46話
「ちょっと、コウキ!そろそろ戻りなさいよ。」
放心状態のコウキがアリスからそう声を掛けられたのは、前モルド伯爵の屋敷から出て五分ほど後のことだった。
コウキは横に居たアリスを、暫しの間見つめ続ける。目の焦点が漸く合った時……
「えっ!?ア、アリス!?」
コウキは叫んだ。
驚いた理由は距離の近さにあった。鼻と鼻との距離が五センチほどである。幾ら幼馴染と言えどもここまで近づくことはなかったのだろう。
「!この距離で叫ばれたら耳が痛くなるじゃない。」
少し涙目になりながらアリスが文句を言う。顔の距離に関しては気にしていないらしい。
「ご、ごめん。ちょっと顔が近くてびっくりしちゃって。」
「まぁ、良いわよ。それより、落ち着いたかしら?」
「うん、まぁ。」
コウキは屋敷の中でのことを思い出す。
「……ゼルスは、嘘をついていたんだね。」
「そうね。どうしてかは知らないけど。」
そう。屋敷で執事長に言われたのはルード伯爵家には男の兄弟は三人しかいなかったこと、その中にはゼルスというものはいなかったことだ。
「一番可能性として高いのは、保護を受ける為に元伯爵家を名乗ったってところかな?」
「没落した貴族を名乗っても中々保護は受けられないんじゃないかしら?身元不明の町人とかよりは信用されるかも知れないけど。」
「いや、それもどうだろう。信用されるかどうかは相手次第じゃないかな。」
色々と意見を言う二人。どうやら嘘をつかれていたということについては一度忘れる事にしたらしい。しかし、決定打となるようなものは見つからないようだ。
「……後は、スパイ、かしら。」
「……魔王からの?」
「えぇ。」
アリスの返事を聞き、睨むコウキ。だが、瞳の奥が揺れていることは隠せていない。
「……ゼルスは……友達だろう?」
「えぇ、そうよ。」
「そんな簡単に友人を疑うなんて……」
コウキが言いかけた言葉は、目の前に突き出されたアリスの手に阻まれる。
「私だって信じたいわよ。でも、時々勇者の勘?とでも言うべきものがゼルスといる時に警鐘を鳴らしてた。それに、没落した貴族としてなら、私達と共に行動する為に理由を作りやすくなるわよ。」
「…………」
実際に神気を通して神と繋がっている勇者だからこそ、勘というものは侮れない。アリスの言葉は多少のこじつけのようなものはあったものの、大筋では反論できる要素は無かった。だからこそコウキは黙り込んでしまう。

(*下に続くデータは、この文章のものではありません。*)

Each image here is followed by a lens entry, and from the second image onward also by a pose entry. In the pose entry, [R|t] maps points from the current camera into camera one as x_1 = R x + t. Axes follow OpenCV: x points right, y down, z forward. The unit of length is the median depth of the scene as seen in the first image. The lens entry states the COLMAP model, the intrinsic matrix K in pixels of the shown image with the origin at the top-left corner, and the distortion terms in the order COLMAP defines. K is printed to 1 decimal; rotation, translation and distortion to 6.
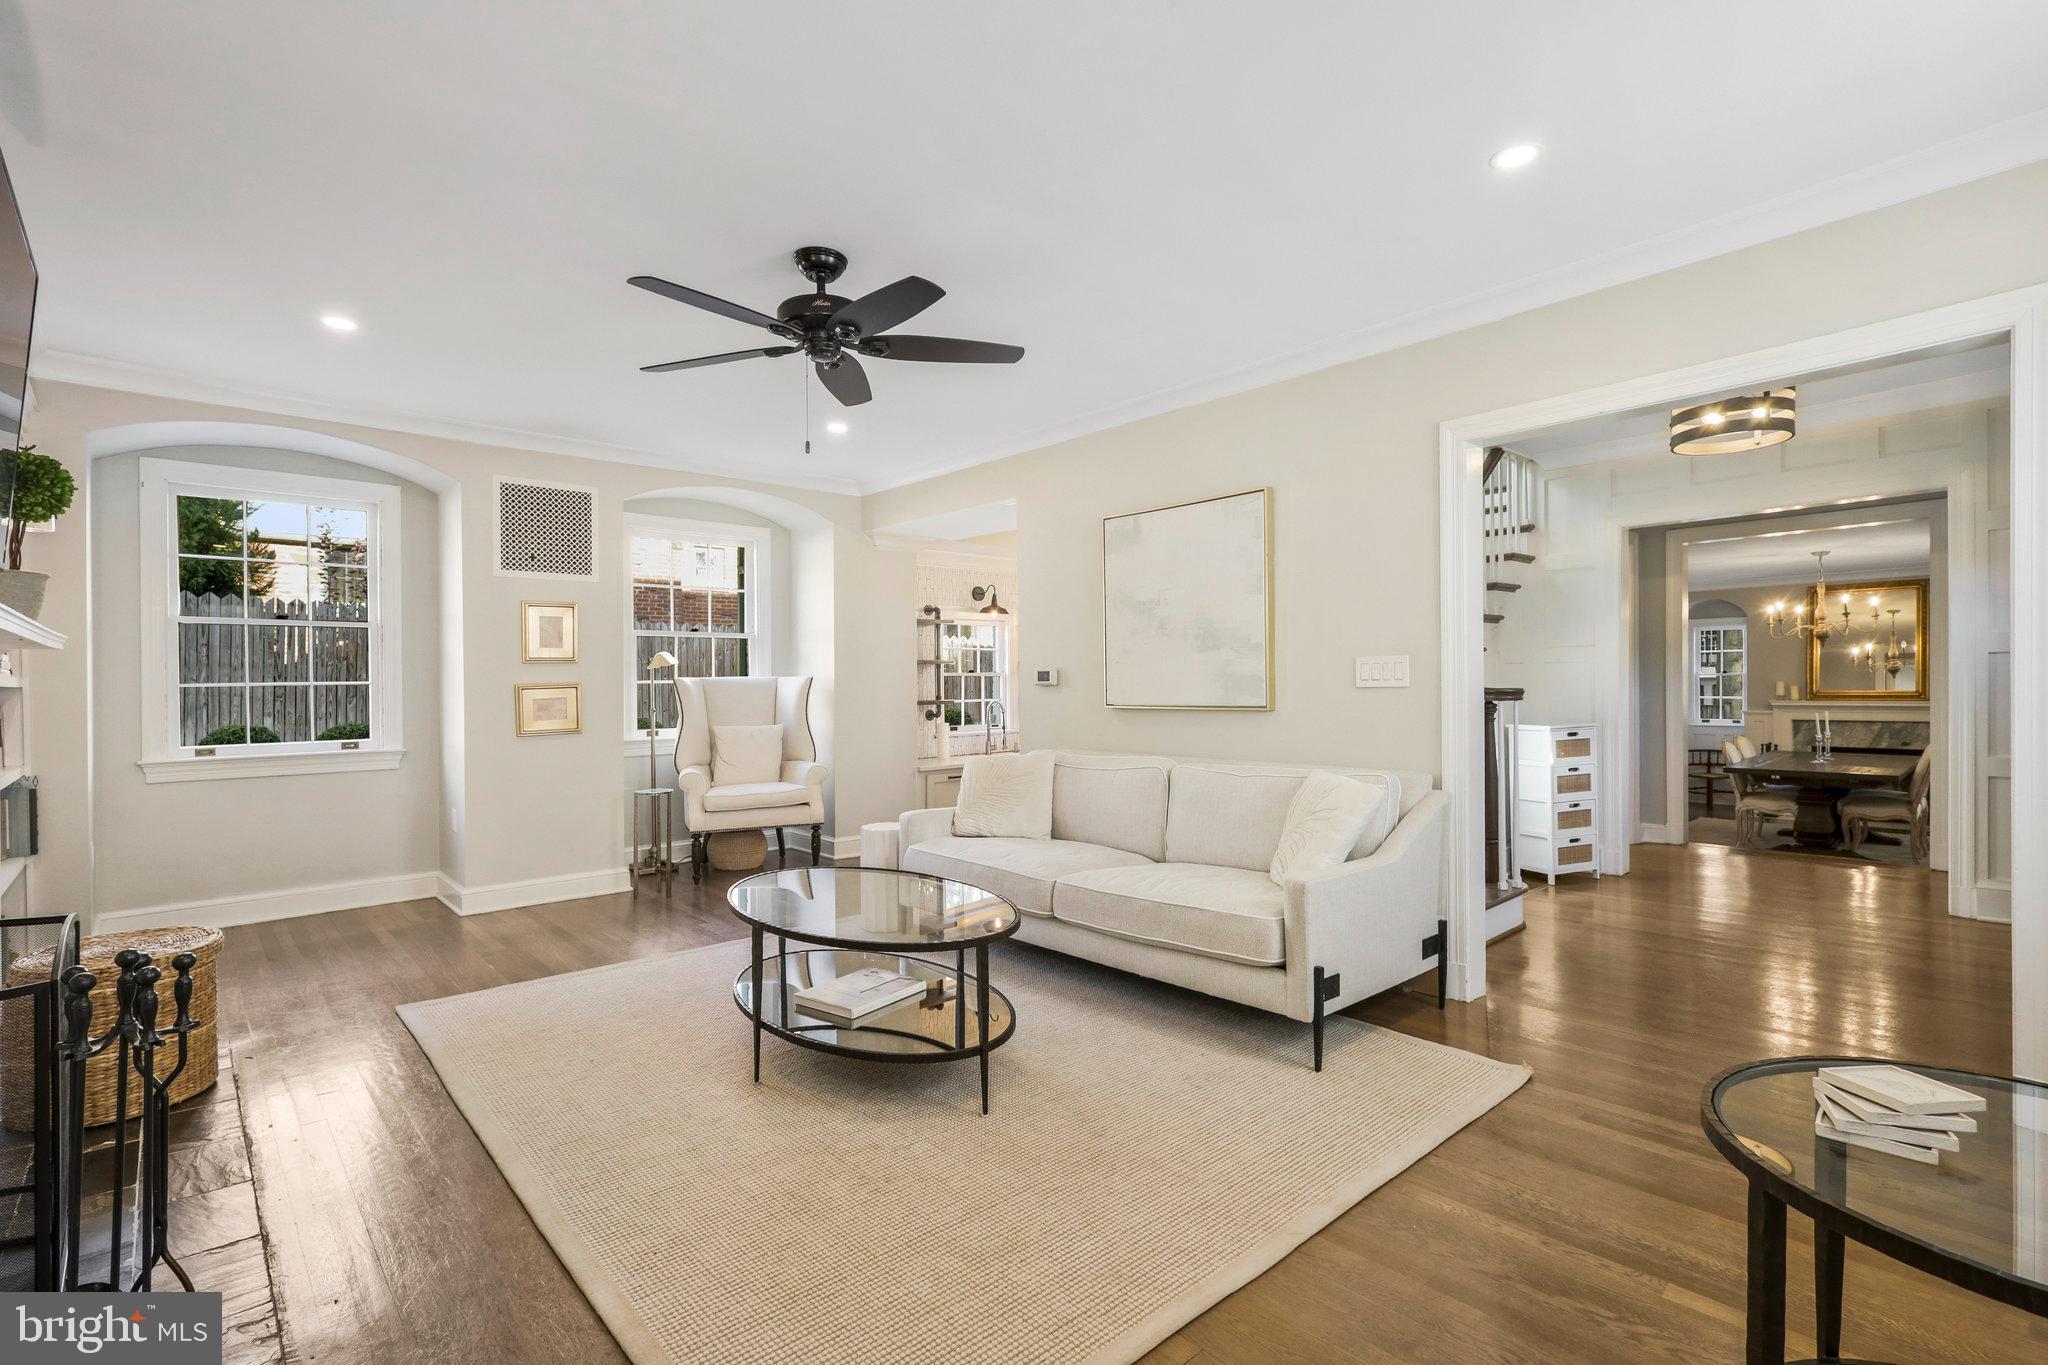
lens RADIAL K [[955.4, 0, 1023.5], [0, 955.4, 689.8], [0, 0, 1]] dist [-0.007453, 0.001245]
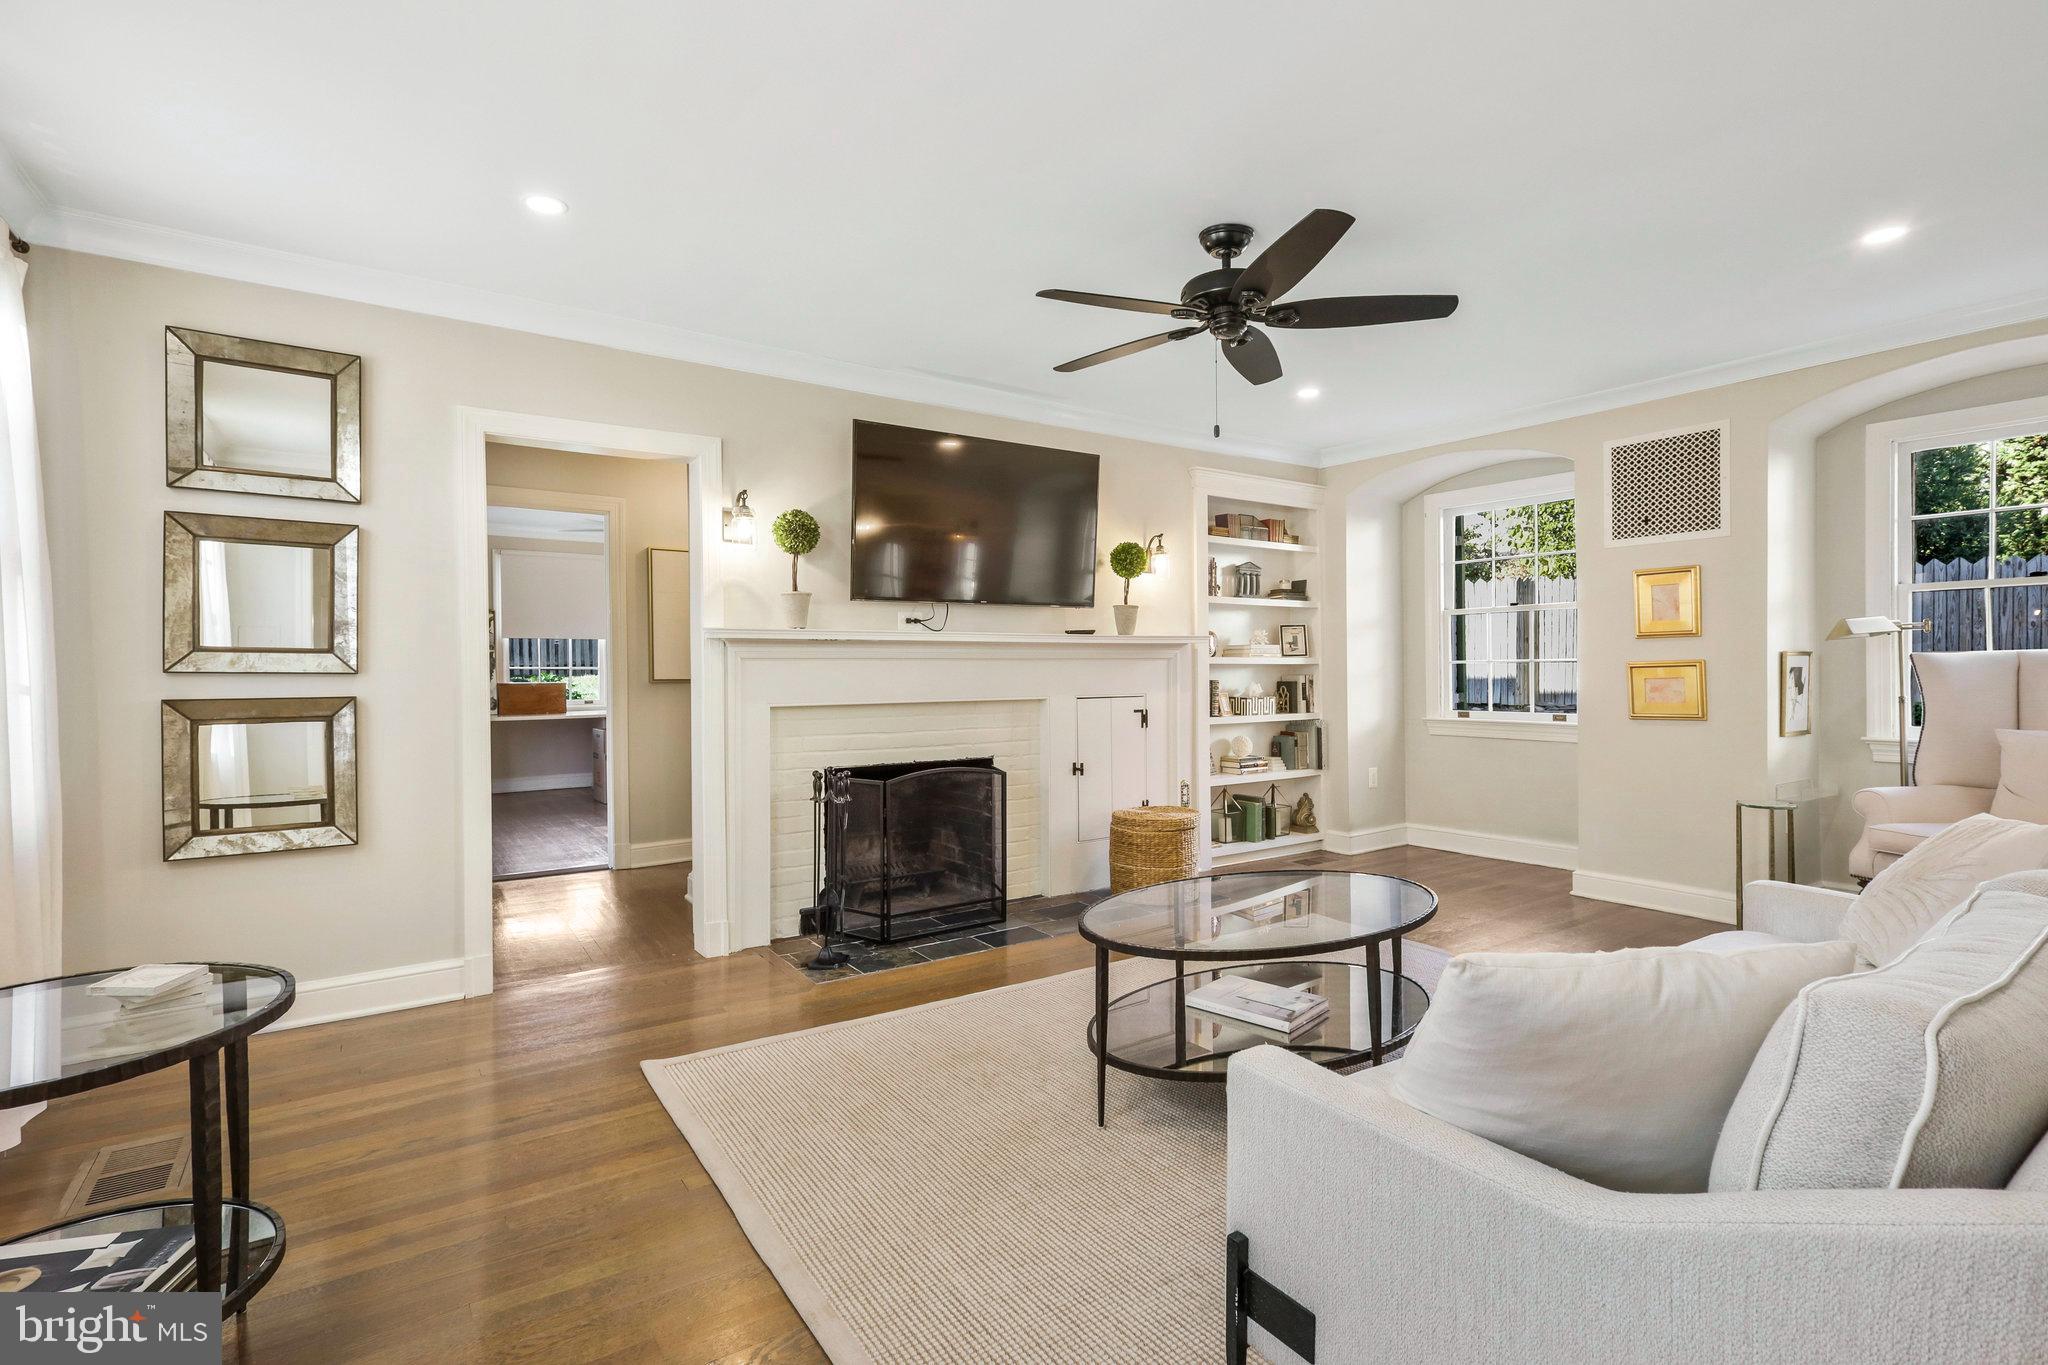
lens RADIAL K [[955.4, 0, 1022.6], [0, 955.4, 680.8], [0, 0, 1]] dist [-0.007453, 0.001245]
pose [[-0.140517, 0.019308, -0.989890, 0.427999], [0.002667, 0.999814, 0.019123, -0.006312], [0.990075, 0.000047, -0.140543, 0.505159]]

実際には先代勇者テレスの実家がルード伯爵家であり、偶々ゼルスがそこを調べていた為に何となく縁を感じ、偽名として使っただけであり、戦略的な判断は殆どないことなど二人には知る由もなかった。
「でも、まだ決まった訳じゃないわ。」
「そ、そうだよね。」
「まぁ、どうせ王都に戻るのだからその時に聞く事になるでしょうね。」
「……うん。」
いずれは聞かなければいけない。その事に気が進まないと思うコウキ。
そんなコウキは気付かない。いや、気付くことができない。アリスの悲しそうな顔に。
いつものコウキならば気付いたであろうその表情。村の人々から利用されそうになり、裏切りと感じたこともあるアリスだからこそ一層、嘘をつかれたとは言え友人を敵かもしれないと疑うことは非常に心苦しい行為であったのだろう。
「……え?王都に戻る?」
「……本当に聞いてなかったのね。モルド伯爵が殺害されたのはかなり重大な事件よ。私達勇者が現場にいたら事情聴取されるのは当然でしょう?」
「それは分かるけど、わざわざ王都で?」
「カタリアル王との謁見よ。恐らくね。」
勇者が近くにいる時に伯爵が殺された。その事実は国を動かさない訳がない。冷静になったコウキにはそれが理解できた。
「だから、急いで戻るわよ。」
「分かったよ。」
こうして二人は、元来た道を戻るのであった。